Clause 1 to 6 are entirely new, enabling the Secretary of State to set long-term (at least 15 year) “environmental targets” in respect of any matter which relates to (a) the natural environment or (b) people’s enjoyment of the natural environment. At least one target must be set in each of the following priority areas: air quality; water; biodiversity, and resource efficiency and waste reduction. A target in relation to particulate matter in ambient air must also be set. The Secretary of State must take independent advice before setting targets, must be satisfied that the target can be met and there are restrictions on his ability to lower the target. Draft statutory instruments containing the targets must be laid before Parliament by 31 October 2022. There are provisions in relation to reporting and regular reviews of the targets.

Interim targets must be set out in the environmental improvement plans which the Secretary of State must prepare pursuant to clauses 7 to 14 (which largely reflect the draft).

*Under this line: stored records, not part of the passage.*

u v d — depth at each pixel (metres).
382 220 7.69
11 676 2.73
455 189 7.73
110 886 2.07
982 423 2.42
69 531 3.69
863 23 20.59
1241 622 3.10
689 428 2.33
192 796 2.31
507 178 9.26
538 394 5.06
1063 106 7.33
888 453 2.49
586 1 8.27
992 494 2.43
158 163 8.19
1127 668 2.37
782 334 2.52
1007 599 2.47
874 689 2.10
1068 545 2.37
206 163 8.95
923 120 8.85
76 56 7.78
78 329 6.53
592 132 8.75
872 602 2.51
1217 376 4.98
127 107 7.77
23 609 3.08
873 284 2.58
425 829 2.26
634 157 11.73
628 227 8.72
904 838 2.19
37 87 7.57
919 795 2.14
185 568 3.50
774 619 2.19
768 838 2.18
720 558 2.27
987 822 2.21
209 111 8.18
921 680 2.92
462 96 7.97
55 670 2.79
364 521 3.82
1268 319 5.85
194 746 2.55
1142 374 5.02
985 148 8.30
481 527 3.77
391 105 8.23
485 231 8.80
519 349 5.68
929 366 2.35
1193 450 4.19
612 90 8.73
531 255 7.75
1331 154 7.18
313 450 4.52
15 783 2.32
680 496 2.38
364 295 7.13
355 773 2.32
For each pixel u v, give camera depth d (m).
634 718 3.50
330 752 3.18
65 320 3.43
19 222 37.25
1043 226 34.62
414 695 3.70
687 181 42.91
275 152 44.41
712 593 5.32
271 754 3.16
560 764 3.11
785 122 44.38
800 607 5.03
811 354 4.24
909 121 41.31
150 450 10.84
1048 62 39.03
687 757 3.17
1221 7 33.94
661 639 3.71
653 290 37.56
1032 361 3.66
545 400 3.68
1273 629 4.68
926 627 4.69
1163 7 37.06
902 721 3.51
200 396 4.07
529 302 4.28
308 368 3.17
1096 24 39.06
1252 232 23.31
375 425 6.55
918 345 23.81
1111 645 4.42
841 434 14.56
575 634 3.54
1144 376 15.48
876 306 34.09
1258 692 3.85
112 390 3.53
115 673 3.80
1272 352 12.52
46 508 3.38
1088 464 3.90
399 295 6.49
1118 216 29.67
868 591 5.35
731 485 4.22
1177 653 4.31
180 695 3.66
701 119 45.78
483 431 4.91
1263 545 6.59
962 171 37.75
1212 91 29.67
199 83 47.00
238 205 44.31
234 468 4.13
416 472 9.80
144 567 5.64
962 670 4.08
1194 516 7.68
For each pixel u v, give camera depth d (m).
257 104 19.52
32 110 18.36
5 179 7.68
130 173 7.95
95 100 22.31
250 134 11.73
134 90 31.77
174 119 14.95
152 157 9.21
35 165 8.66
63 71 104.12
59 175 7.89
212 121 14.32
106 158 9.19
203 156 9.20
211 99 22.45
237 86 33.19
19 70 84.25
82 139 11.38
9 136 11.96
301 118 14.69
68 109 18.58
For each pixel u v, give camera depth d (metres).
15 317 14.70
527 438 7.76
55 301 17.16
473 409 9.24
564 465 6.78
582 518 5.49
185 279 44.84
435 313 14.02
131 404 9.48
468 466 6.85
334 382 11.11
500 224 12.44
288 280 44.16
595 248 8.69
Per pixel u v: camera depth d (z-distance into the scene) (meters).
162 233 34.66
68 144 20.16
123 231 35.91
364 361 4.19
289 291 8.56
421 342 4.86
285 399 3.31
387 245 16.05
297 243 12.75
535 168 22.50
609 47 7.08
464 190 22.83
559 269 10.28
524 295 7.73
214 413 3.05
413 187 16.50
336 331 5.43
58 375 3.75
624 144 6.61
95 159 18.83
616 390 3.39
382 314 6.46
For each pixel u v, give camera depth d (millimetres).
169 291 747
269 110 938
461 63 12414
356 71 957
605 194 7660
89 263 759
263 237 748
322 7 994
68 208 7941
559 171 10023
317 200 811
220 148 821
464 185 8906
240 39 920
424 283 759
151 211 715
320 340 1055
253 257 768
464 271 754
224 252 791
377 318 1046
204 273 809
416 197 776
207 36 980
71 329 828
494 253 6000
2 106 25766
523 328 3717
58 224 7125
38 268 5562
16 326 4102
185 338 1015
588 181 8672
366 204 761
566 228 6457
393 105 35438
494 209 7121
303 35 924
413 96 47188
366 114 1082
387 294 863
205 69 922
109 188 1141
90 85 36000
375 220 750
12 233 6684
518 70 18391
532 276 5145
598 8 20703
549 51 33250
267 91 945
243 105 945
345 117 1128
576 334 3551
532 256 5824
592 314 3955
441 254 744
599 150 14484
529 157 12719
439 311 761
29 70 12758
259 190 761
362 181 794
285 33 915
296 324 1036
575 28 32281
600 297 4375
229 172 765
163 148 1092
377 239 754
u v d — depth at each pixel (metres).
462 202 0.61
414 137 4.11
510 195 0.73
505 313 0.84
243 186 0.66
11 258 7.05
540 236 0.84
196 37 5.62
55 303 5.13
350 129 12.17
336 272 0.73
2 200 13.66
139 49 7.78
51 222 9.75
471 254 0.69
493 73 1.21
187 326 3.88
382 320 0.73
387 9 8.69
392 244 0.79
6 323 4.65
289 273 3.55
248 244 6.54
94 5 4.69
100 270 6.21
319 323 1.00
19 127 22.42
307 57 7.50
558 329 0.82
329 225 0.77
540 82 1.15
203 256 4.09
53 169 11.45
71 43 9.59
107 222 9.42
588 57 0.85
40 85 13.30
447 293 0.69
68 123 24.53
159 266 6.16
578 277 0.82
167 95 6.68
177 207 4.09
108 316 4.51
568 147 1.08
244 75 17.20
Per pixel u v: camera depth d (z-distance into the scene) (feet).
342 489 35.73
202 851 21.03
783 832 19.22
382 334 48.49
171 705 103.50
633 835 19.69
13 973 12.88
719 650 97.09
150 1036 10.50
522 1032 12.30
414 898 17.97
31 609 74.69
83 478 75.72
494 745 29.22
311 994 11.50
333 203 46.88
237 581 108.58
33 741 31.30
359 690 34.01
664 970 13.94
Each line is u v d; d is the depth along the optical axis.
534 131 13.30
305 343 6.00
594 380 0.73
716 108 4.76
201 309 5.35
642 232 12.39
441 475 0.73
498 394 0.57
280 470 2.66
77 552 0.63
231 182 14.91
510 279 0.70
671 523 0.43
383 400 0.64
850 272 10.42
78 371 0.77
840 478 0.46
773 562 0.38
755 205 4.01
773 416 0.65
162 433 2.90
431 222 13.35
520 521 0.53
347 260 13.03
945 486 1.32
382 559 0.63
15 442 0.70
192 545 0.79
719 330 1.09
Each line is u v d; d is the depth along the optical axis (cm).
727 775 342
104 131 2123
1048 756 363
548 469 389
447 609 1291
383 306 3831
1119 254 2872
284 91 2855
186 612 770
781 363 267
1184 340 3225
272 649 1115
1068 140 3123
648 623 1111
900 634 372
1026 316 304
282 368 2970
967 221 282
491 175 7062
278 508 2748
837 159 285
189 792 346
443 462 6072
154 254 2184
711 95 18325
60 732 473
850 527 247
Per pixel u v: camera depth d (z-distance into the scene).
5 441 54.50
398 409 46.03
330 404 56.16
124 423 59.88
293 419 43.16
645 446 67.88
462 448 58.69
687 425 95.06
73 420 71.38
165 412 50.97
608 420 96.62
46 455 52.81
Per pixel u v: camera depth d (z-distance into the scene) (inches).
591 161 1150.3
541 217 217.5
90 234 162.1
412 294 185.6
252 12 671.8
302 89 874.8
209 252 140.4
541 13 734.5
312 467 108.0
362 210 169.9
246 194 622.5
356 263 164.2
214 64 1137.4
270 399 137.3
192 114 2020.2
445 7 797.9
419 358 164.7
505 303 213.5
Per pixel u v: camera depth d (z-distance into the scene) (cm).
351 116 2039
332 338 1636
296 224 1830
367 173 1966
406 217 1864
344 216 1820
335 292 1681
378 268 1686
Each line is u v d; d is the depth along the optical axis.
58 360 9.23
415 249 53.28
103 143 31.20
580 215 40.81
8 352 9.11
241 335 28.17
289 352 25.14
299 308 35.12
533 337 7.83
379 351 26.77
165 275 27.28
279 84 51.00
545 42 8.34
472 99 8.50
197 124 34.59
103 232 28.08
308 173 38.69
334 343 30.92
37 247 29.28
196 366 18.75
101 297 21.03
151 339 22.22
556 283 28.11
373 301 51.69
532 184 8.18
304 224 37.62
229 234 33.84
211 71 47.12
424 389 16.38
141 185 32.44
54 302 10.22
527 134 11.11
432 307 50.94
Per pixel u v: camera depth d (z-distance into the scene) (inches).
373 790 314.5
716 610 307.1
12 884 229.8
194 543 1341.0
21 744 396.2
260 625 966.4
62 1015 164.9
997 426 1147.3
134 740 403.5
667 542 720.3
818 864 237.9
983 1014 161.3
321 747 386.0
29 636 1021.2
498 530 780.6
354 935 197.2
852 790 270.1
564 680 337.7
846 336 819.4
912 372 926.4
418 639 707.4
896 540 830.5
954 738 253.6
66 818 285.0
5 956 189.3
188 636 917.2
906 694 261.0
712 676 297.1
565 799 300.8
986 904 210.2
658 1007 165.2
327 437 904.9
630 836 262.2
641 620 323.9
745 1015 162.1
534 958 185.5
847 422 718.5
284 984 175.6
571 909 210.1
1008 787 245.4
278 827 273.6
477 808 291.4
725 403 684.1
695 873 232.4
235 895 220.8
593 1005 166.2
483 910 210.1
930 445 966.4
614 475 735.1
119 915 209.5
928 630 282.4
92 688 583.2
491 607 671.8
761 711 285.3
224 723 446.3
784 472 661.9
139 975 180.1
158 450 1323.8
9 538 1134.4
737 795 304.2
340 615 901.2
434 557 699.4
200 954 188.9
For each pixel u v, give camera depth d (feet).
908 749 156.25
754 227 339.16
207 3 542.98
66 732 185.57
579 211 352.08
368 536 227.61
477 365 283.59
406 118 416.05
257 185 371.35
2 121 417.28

As per the draft, the Secretary of State must prepare a policy statement on environmental principles, which he must be satisfied will contribute to the improvement of environmental protection and sustainable development. The list of “environmental principles” is reduced to the following:

(a) the principle that environmental protection should be integrated into

the making of policies

(b) the principle of preventative action to avert environmental damage

(c) the precautionary principle, so far as relating to the environment

(d) the principle that environmental damage should as a priority be rectified at source, and

(e) the polluter pays principle.

The following were in the draft but no longer appear:

⁃ the principle of sustainable development

⁃ the principle of public access to environmental information

⁃ the principle of public participation in environmental decision-making, and

⁃ the principle of access to justice in relation to environmental matters

I get why the principle of sustainable development has been removed from the list and made an overarching requirement (and I support that as otherwise we would have risked detailed principles set out in a policy statement that may have conflicted with the NPPF, although I wonder how the overarching requirement will be interpreted without further explanation), but why the removal of those Aarhus Convention principles?

Government ministers were to be required to “have regard” to the policy statement. As explained in the Government’s Response, this has been beefed up to “have due regard”. I hadn’t appreciated that this was a higher legal threshold but will bow to others. There is still surely a question as to whether this is strong enough.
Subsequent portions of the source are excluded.